WORK INSTRUCTION: Skip any image you find and restate the rest of the data word for word.

============

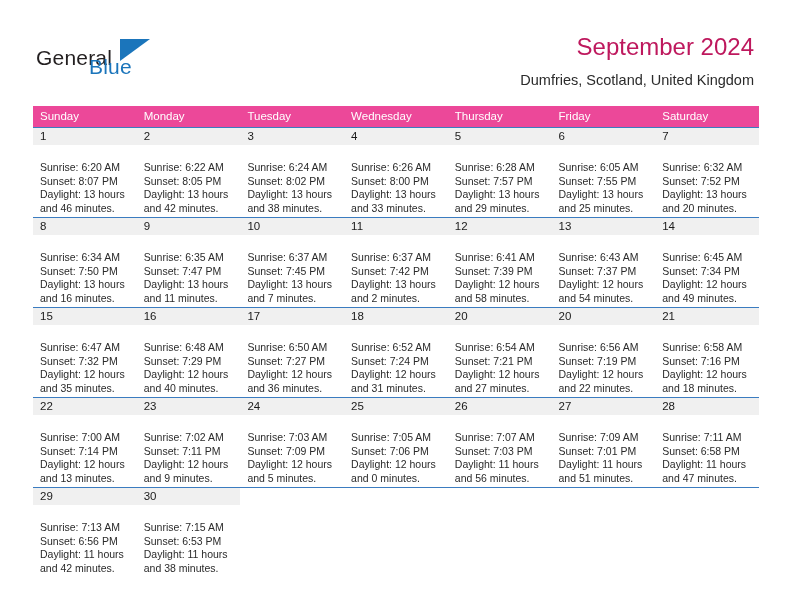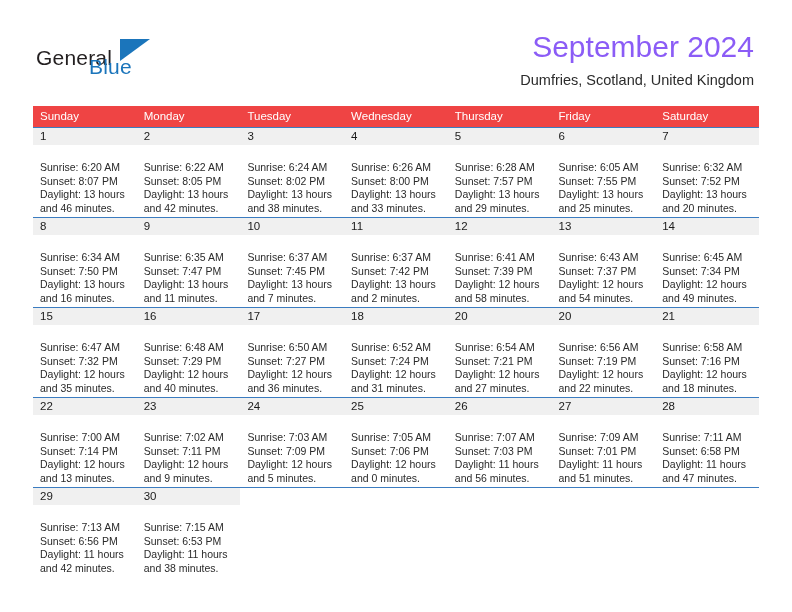--- a/index.html
+++ b/index.html
@@ -65,23 +65,23 @@
     border-bottom: 22px solid transparent;
   }
 
   .title-block {
     position: absolute;
     right: 38px;
     top: 30px;
     text-align: right;
   }
   .cal-title {
-    font-size: 30px;
+    font-size: 24px;
     font-weight: normal;
-    color: #8b5cf6;
+    color: #be185d;
     line-height: 34px;
     white-space: nowrap;
   }
   .cal-subtitle {
     font-size: 14.5px;
     color: #2b2b2b;
     line-height: 22px;
     margin-top: 5px;
     white-space: nowrap;
   }
@@ -89,21 +89,21 @@
   
   .calendar {
     position: absolute;
     left: 33px;
     top: 106px;
     width: 726px;
     border-collapse: collapse;
     table-layout: fixed;
   }
   .calendar th {
-    background: #ef4444;
+    background: #ec4899;
     color: #ffffff;
     font-size: 11.5px;
     font-weight: normal;
     text-align: left;
     padding: 4px 0 4px 7px;
     height: 13px;
     line-height: 13px;
   }
   .calendar td {
     vertical-align: top;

============

RESULT OF THE EXERCISE:
--- a/index.html
+++ b/index.html
@@ -65,23 +65,23 @@
     border-bottom: 22px solid transparent;
   }
 
   .title-block {
     position: absolute;
     right: 38px;
     top: 30px;
     text-align: right;
   }
   .cal-title {
-    font-size: 30px;
+    font-size: 24px;
     font-weight: normal;
-    color: #8b5cf6;
+    color: #be185d;
     line-height: 34px;
     white-space: nowrap;
   }
   .cal-subtitle {
     font-size: 14.5px;
     color: #2b2b2b;
     line-height: 22px;
     margin-top: 5px;
     white-space: nowrap;
   }
@@ -89,21 +89,21 @@
   
   .calendar {
     position: absolute;
     left: 33px;
     top: 106px;
     width: 726px;
     border-collapse: collapse;
     table-layout: fixed;
   }
   .calendar th {
-    background: #ef4444;
+    background: #ec4899;
     color: #ffffff;
     font-size: 11.5px;
     font-weight: normal;
     text-align: left;
     padding: 4px 0 4px 7px;
     height: 13px;
     line-height: 13px;
   }
   .calendar td {
     vertical-align: top;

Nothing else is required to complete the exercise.